Heathrow Airport said today that regional airline Flybe has soared to the top of its rankings of the cleanest and quietest airlines, after making some drastic improvements.
By contrast, Kuwait Airways continues to trail other airlines, coming bottom of the list for the third quarter on the trot. That was followed by Turkish Airlines and El Al.
The airport announced last year that it would publish an updated league table every quarter to assess its airlines on their noise and emissions performance, to provide regular feedback and help work out particular areas that needed improvement.
|10 cleanest and quietest airlines||10 noisiest and dirtiest airlines|
2. Aer Lingus
3. British Airways - short haul
5. Scandinavian Airlines System
6. Etihad Airways
7. Delta Air Lines
8. United Airlines
9. Air India
10. Qantas Airways
1. Kuwait Airways
2. Turkish Airlines - short haul
3. Turkish Airlines - long haul
4. El Al
5. Austrian Airlines
7. Air China
8. Saudi Arabian Airlines
9. Middle East Airlines - short haul
10. Thai Airways
The latest league table ranks the 50 busiest airlines at Heathrow on seven noise and emission metrics, spanning October to December 2017.
Flybe, which kicked off flights from the London airport to Edinburgh and Aberdeen last March, initially ranked 29th in the league in mid-2017, but has moved up after increasing its use of continuous descent approaches into Heathrow.
That procedure helps cut noise as it requires less engine thrust and keeps the aircraft higher for longer, according to Heathrow.
Flybe's chief operating officer Luke Farajallah, said: "We are naturally delighted to have topped the rankings at Heathrow as the best operator in noise and emissions performance, especially so early on in our operations there."
Flybe acknowledges and takes seriously its environmental responsibilities.

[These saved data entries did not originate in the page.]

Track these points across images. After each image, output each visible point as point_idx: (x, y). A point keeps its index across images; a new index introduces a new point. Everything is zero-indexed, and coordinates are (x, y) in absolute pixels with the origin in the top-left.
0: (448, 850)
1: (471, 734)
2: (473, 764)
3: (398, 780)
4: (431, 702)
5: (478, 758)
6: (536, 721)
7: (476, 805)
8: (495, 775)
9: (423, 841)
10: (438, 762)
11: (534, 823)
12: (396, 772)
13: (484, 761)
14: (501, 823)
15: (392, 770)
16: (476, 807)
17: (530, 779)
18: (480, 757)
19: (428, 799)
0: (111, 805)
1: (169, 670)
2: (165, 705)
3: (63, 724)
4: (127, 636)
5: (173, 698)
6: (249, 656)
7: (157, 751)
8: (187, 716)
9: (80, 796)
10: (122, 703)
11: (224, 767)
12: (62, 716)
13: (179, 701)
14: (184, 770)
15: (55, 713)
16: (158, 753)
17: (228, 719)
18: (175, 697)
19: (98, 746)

It is central to what we do, informing our choice of using Q400 turboprops on the right routes and being one of the world’s most technologically advanced aircraft, to making constant improvements in our operational processes.

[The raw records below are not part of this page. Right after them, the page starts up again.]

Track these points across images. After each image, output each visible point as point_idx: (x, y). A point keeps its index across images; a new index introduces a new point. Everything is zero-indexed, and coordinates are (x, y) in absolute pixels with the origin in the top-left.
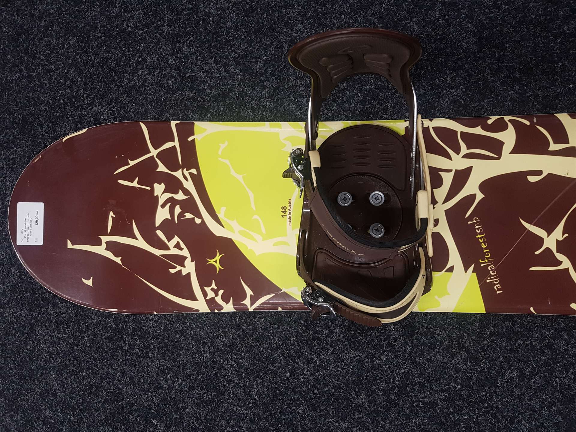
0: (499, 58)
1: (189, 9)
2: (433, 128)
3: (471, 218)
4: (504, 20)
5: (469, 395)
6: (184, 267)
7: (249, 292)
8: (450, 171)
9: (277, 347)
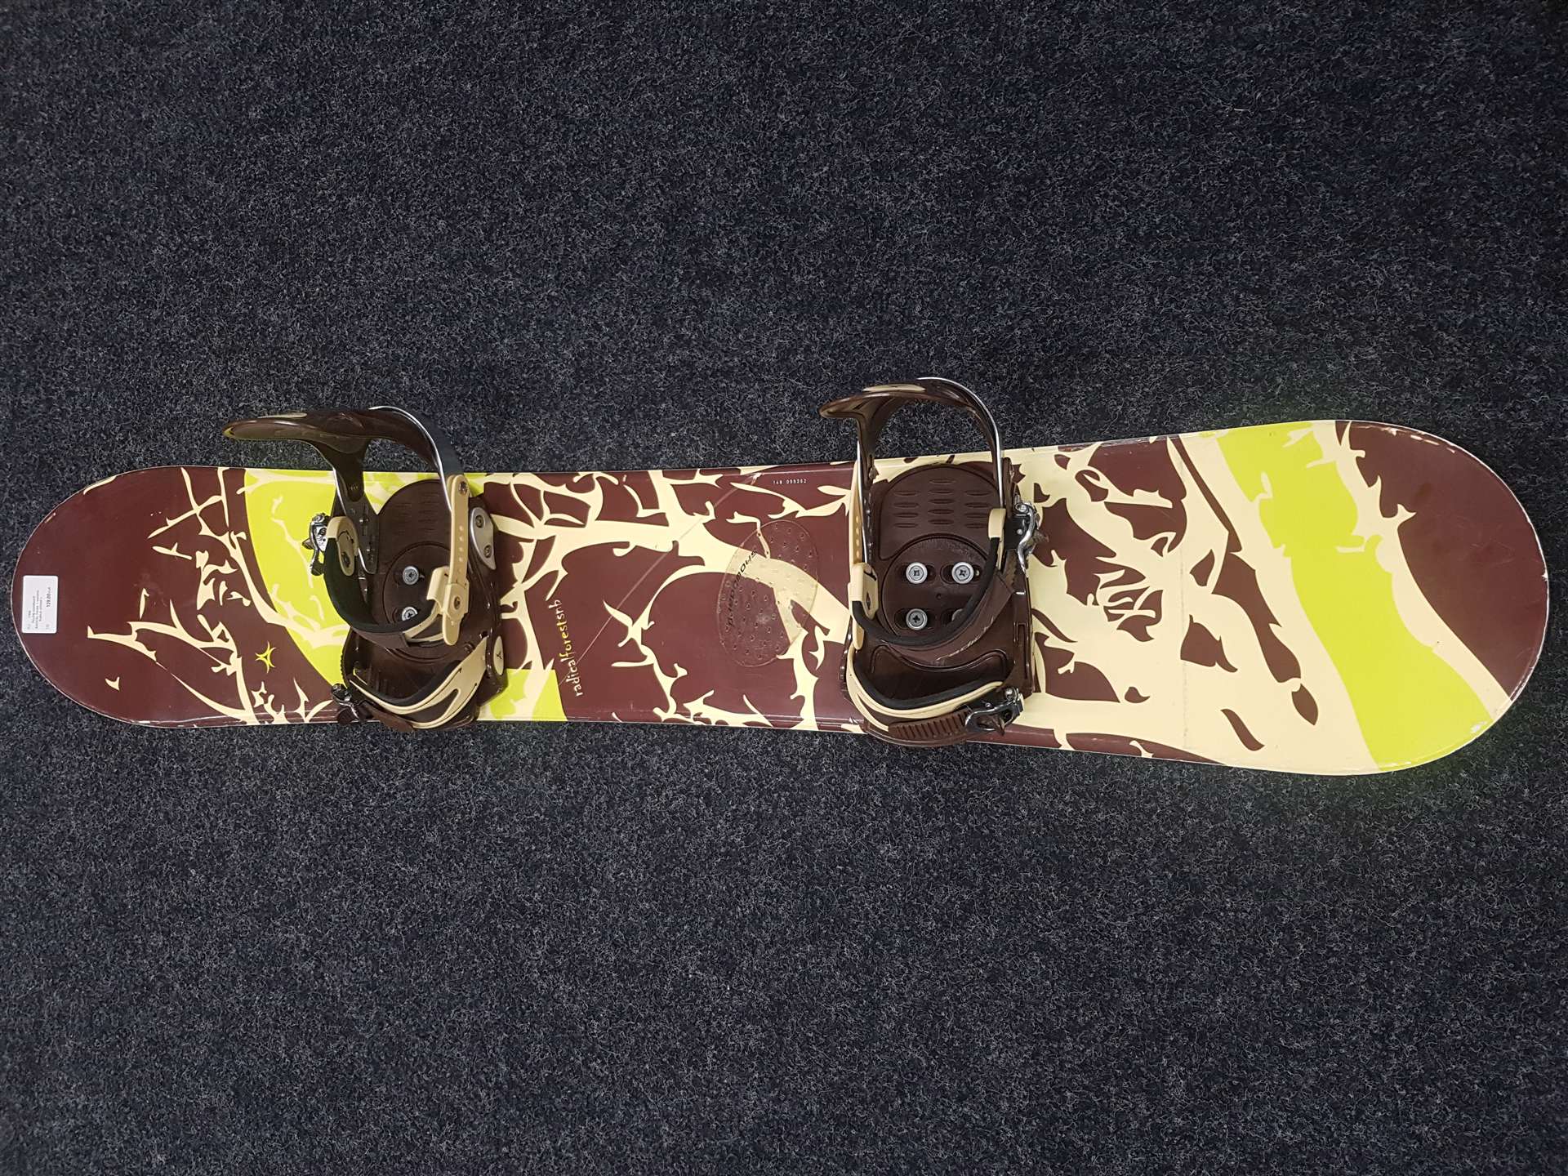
0: (596, 397)
1: (245, 315)
2: (515, 485)
3: (551, 601)
4: (604, 347)
5: (553, 828)
6: (229, 664)
7: (303, 698)
8: (530, 541)
9: (339, 770)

Aer Lingus continues to stay among the top-ranked airlines, coming in second for the quarter, after placing third last time round. Meanwhile, Cathay Pacific has moved up 11 places this quarter, while Oman Air has climbed 15 places.
Heathrow's chief executive John Holland-Kaye, said Heathrow's airlines had made "great progress" to help the airport "be a better neighbour".
He added: "Last year we announced our intention of halving the number of late running flights over five years – I hope that the 30 per cent reduction in the first year alone will give confidence that we say what we will do and we do what we say."